SELECTED PASSAGE:
%%

Kajihara is a graying, soft-spoken man, with the ability to strike up an easy intimacy with new acquaintances. Still, he says, he is not the movement’s most eloquent spokesman. Unable to speak English until he started school, he occasionally lapses into odd turns of phrase or leaves the gist of important points to great flourishes of his gentle hands. “Harry,” he remembers a league member telling him, “you’re a terrible speaker, but I look in your eyes and I can tell your heart is in the right place.”

Does His Homework

Now, Kajihara said, he painstakingly plots every pause in public speeches and then crosses his fingers against the unexpected: “I’m no Lincoln. I have to think things over. If someone shoots a question at me, I’m lost, but an hour later I’ve got a well-thought-out answer.” Grace Uyehara, the league’s chief lobbyist, acknowledges that she’s “known others with much more personality and polish” than Kajihara. But, she said, his hard-work speaks more eloquently than the words of some of the best orators.

%%

DATA:
%%

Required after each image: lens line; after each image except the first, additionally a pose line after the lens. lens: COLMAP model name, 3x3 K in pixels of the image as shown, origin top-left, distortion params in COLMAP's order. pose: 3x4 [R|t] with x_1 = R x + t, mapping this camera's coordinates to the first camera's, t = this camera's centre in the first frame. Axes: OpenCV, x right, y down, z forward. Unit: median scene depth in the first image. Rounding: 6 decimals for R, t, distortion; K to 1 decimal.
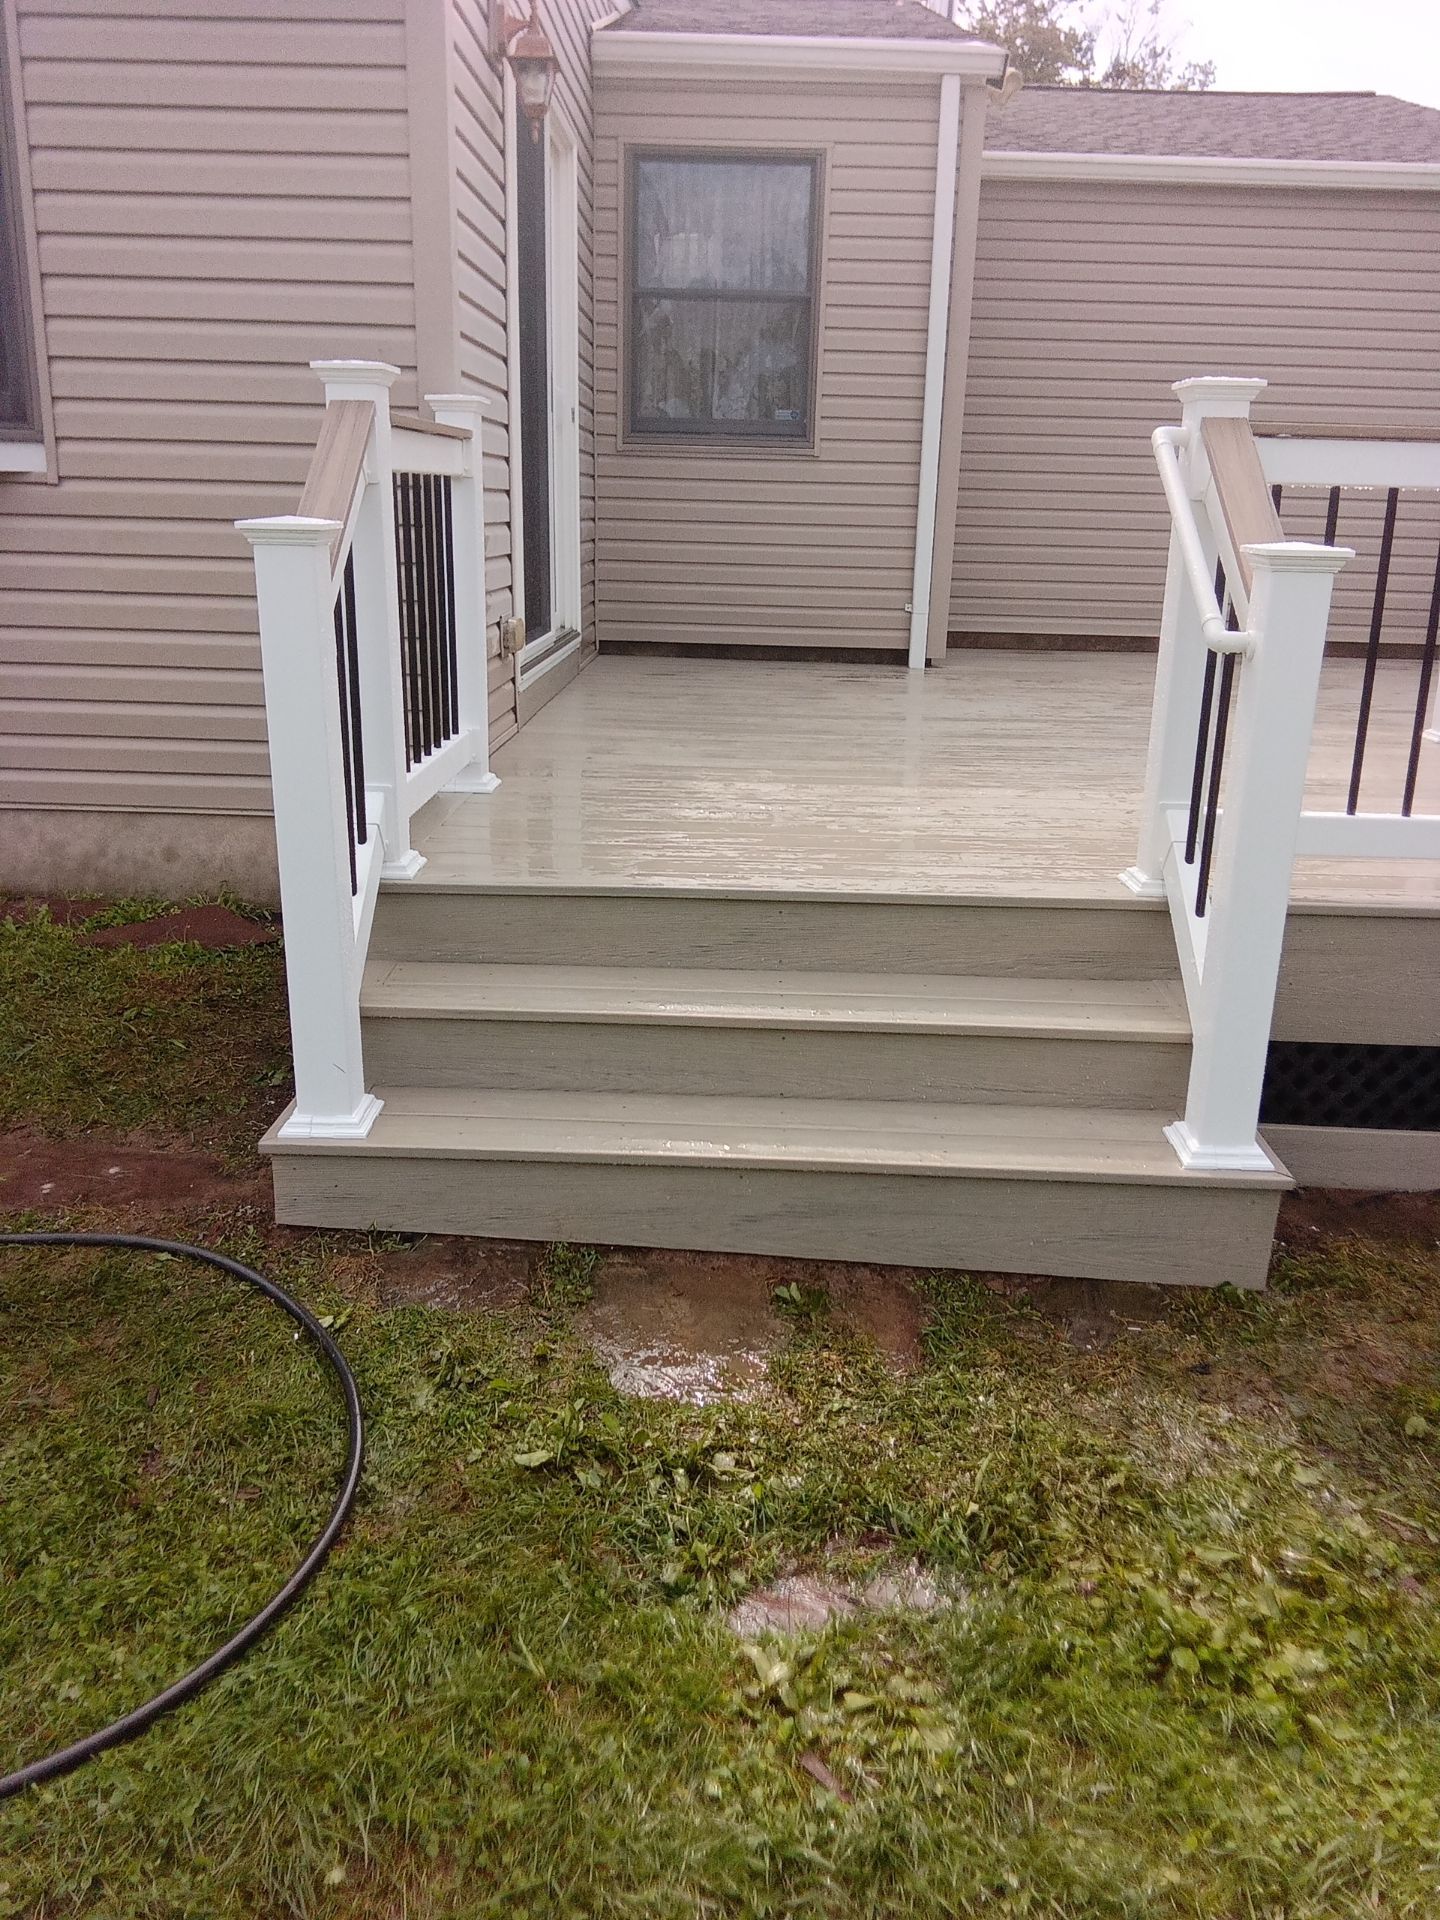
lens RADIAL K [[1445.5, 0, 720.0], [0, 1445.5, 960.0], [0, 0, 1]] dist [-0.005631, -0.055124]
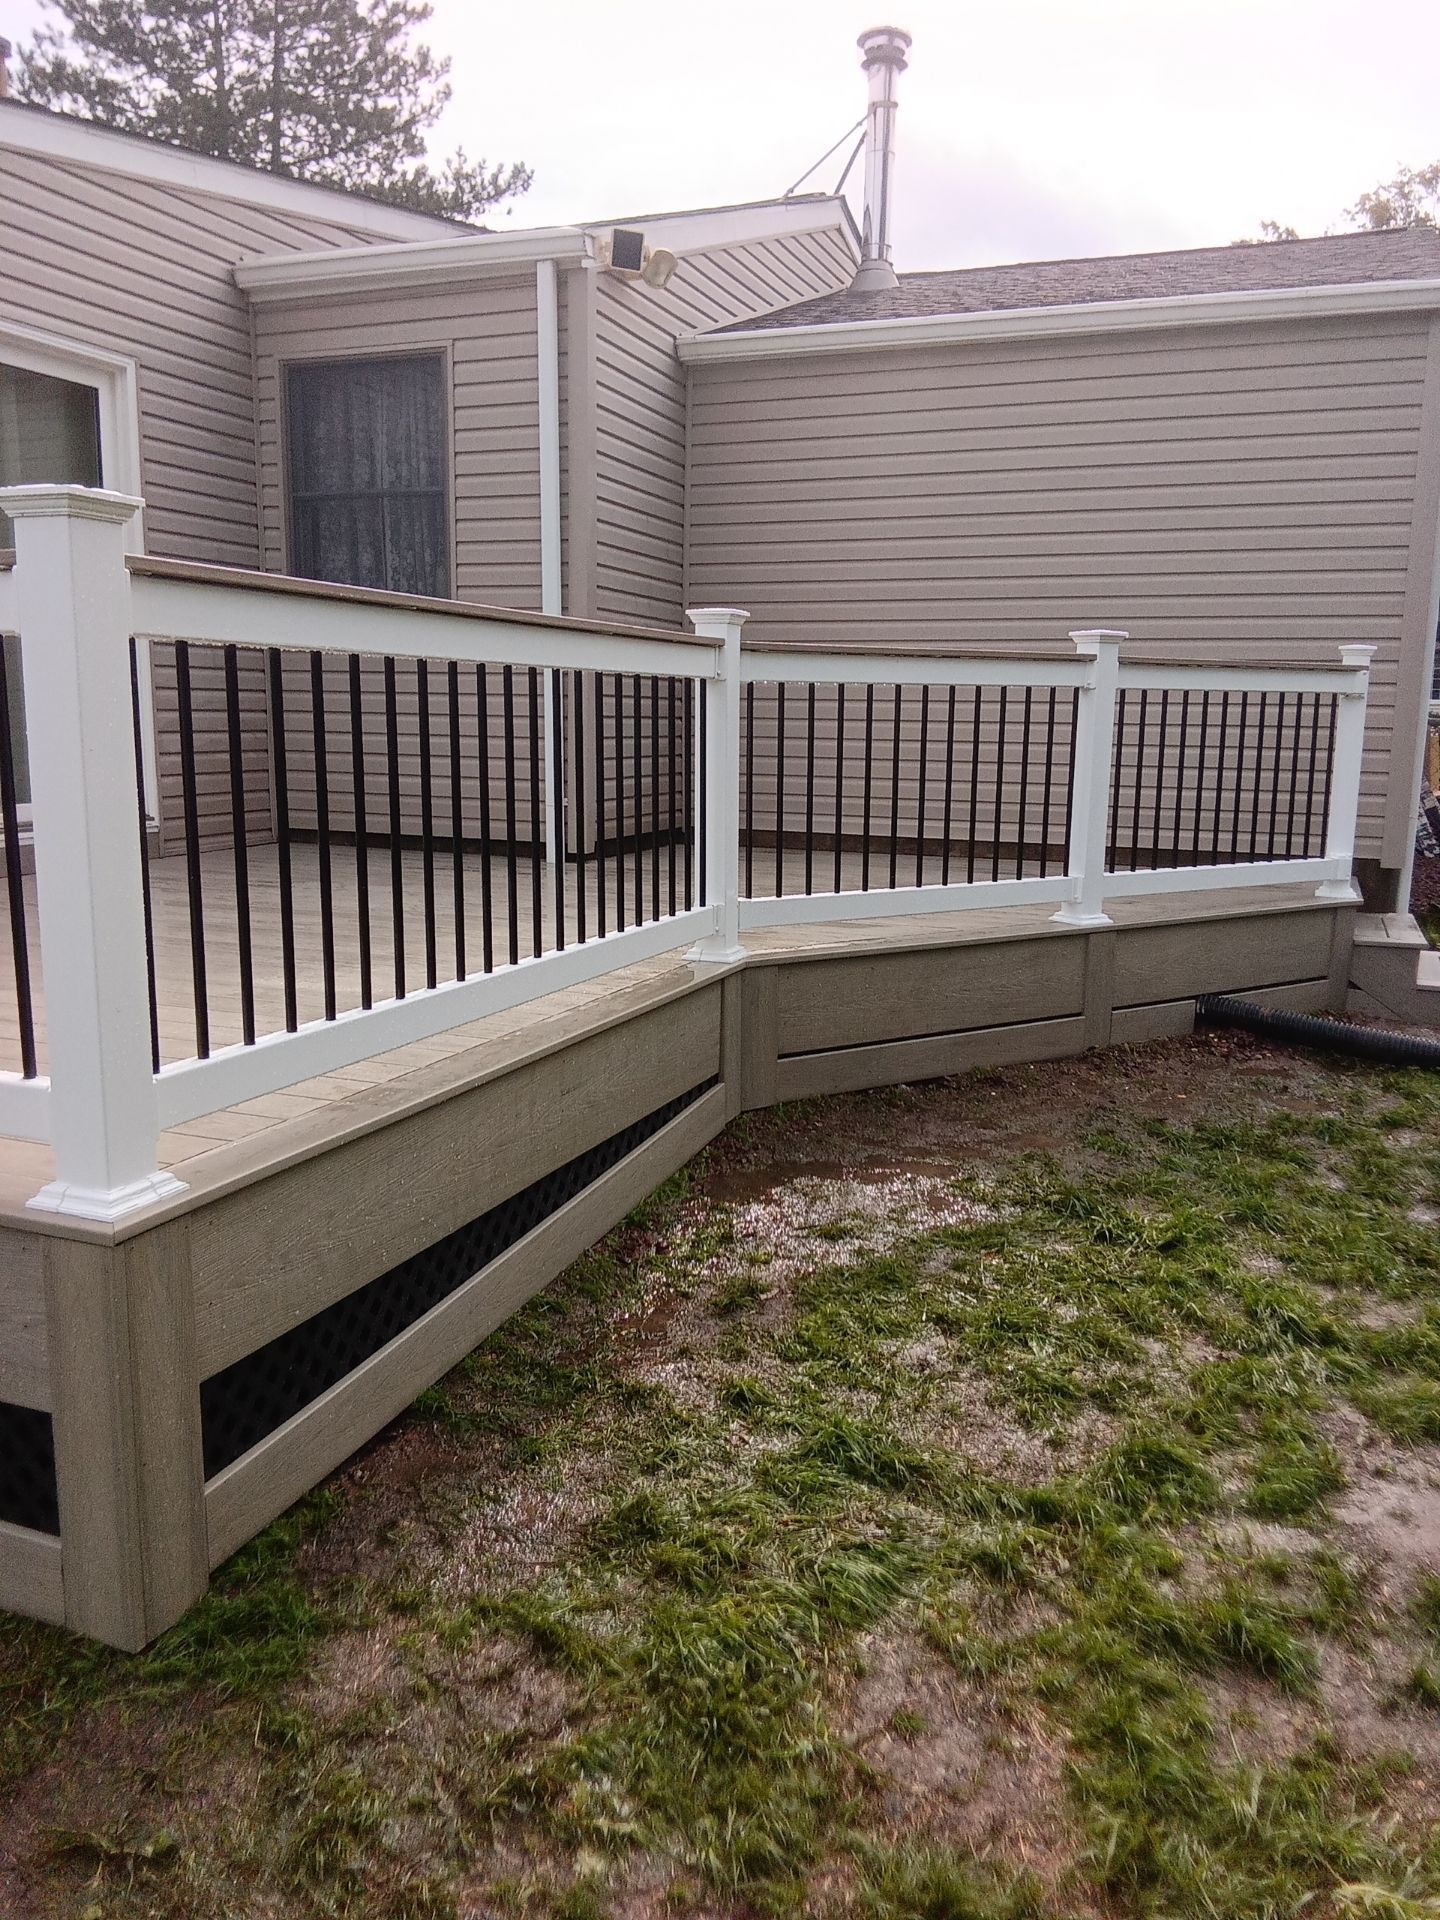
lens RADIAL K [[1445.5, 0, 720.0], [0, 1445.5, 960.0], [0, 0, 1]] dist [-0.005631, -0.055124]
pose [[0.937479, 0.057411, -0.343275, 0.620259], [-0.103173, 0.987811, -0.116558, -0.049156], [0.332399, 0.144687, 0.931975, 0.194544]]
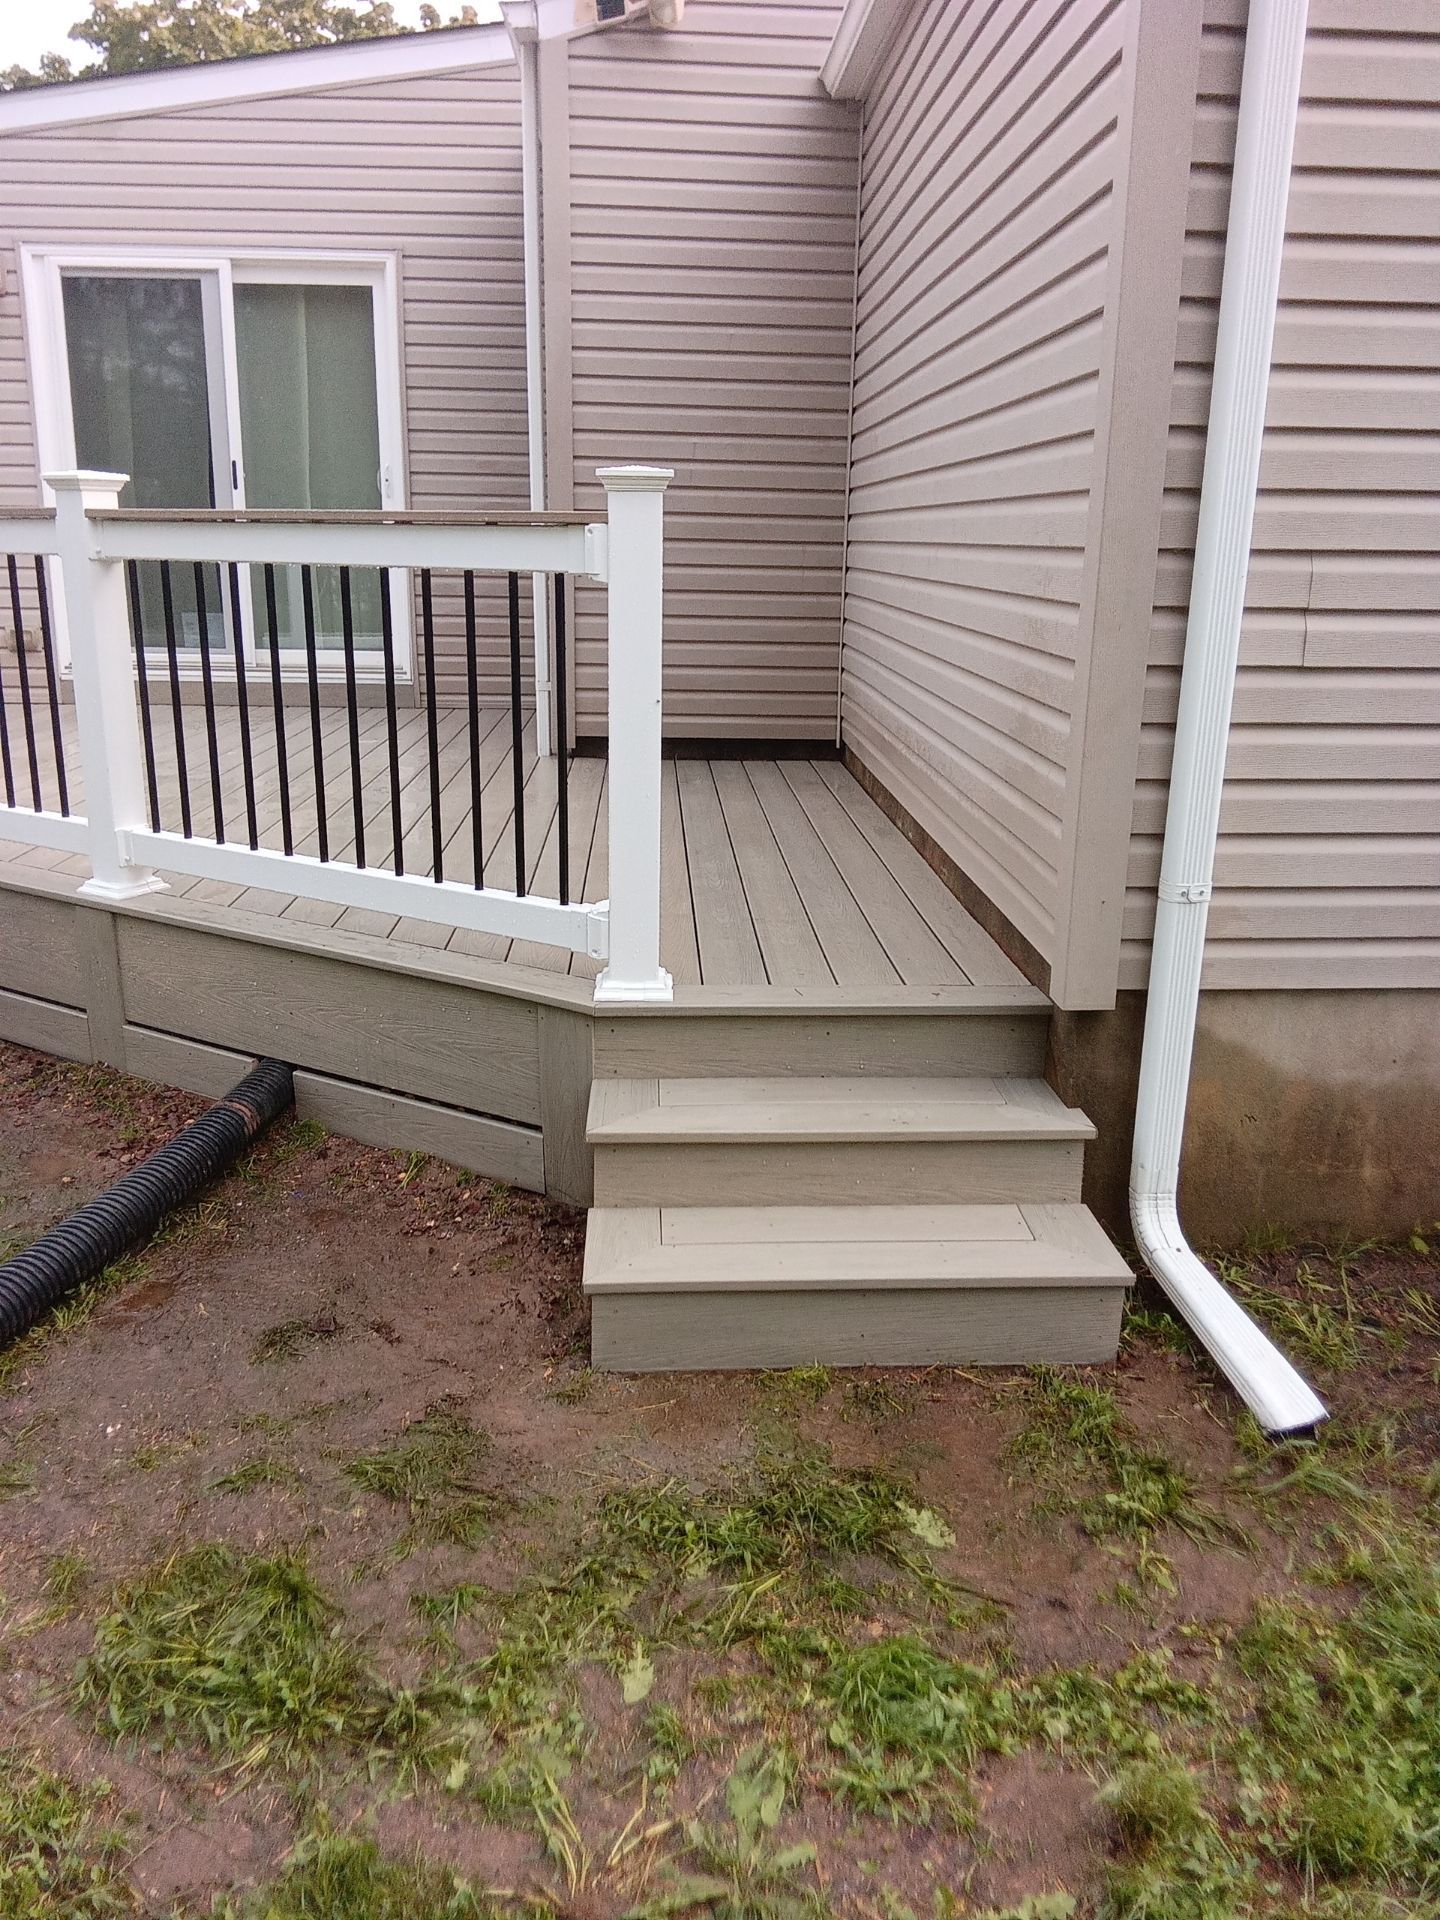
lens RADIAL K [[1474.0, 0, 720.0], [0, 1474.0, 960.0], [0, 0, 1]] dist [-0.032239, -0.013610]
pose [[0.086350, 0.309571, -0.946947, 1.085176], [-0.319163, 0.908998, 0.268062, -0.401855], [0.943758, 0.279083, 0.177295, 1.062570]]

%%
%%

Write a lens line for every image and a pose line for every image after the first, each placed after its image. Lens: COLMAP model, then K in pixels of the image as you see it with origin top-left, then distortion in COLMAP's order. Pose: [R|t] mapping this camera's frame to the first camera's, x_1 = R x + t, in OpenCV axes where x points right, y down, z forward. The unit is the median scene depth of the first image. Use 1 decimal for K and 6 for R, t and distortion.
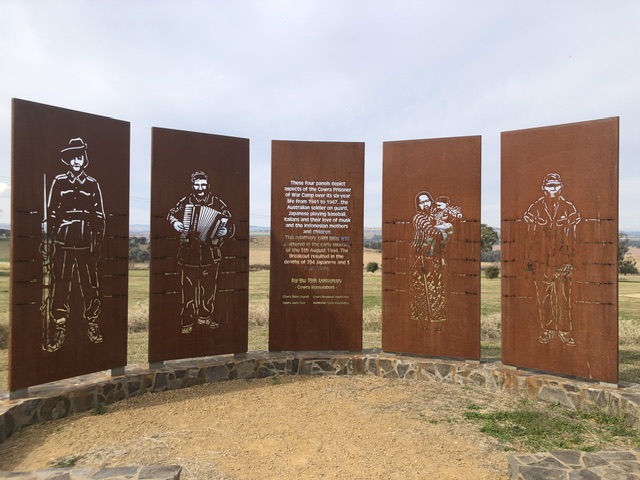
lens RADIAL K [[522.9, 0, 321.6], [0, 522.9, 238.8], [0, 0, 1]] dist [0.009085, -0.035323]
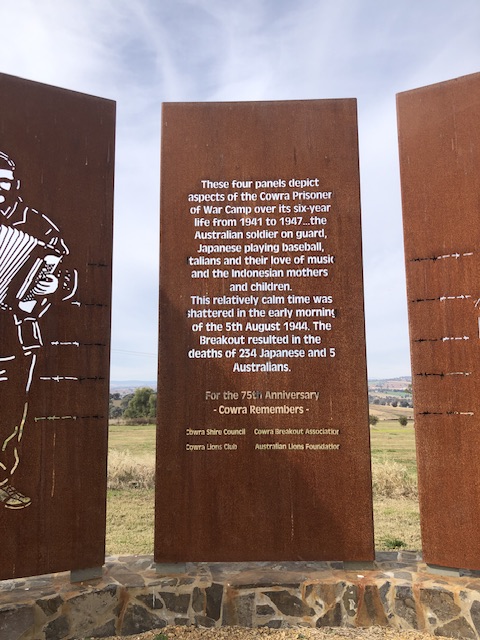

%%
%%

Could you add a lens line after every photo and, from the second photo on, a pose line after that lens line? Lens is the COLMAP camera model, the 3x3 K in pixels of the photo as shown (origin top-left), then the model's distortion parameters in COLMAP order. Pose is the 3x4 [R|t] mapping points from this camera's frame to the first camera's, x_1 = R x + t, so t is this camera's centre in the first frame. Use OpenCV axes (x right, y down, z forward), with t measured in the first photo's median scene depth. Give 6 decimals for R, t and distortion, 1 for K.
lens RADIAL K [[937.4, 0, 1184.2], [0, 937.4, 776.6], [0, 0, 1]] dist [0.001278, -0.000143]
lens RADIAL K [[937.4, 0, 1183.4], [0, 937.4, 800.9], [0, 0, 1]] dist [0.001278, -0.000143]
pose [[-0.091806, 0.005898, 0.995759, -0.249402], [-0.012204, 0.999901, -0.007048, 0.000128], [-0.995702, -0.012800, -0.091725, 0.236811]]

%%

HOW TO COMPLETE THIS TASK: Resume the profile of Kajihara from above, picking up after its final sentence.

RESULT OF THE EXERCISE:
“He sends a message to people,” she said. “Anyone who would devote so much time to a cause wouldn’t be doing it if it weren’t going to succeed.”

Others similarly praise his dedication to the volunteer job that is almost full time, taking six hours each weekday and most of his weekends. Cary H. Nishimoto, a Los Angeles Superior Court judge and a former league official, said he expected to be turned down when he asked Kajihara in 1982 to head the league’s fund raising. “Because of the enormous amount of time this assignment would involve, I expected anyone I asked to decline,” he remembers. “But, when I asked Harry, I was persuading him long after he agreed.”

Usually Deliberate

Volunteering was one of the few activities the teacher of such abstruse courses as descriptive geometry and engineering graphics undertook spontaneously. In other ways, he was the picture of deliberation. It was Kajihara, for instance, who sat down in the early 1980s and plotted five pages of actuarial tables that persuaded the league’s leadership to abandon a plan to compensate internees over a 26-year period.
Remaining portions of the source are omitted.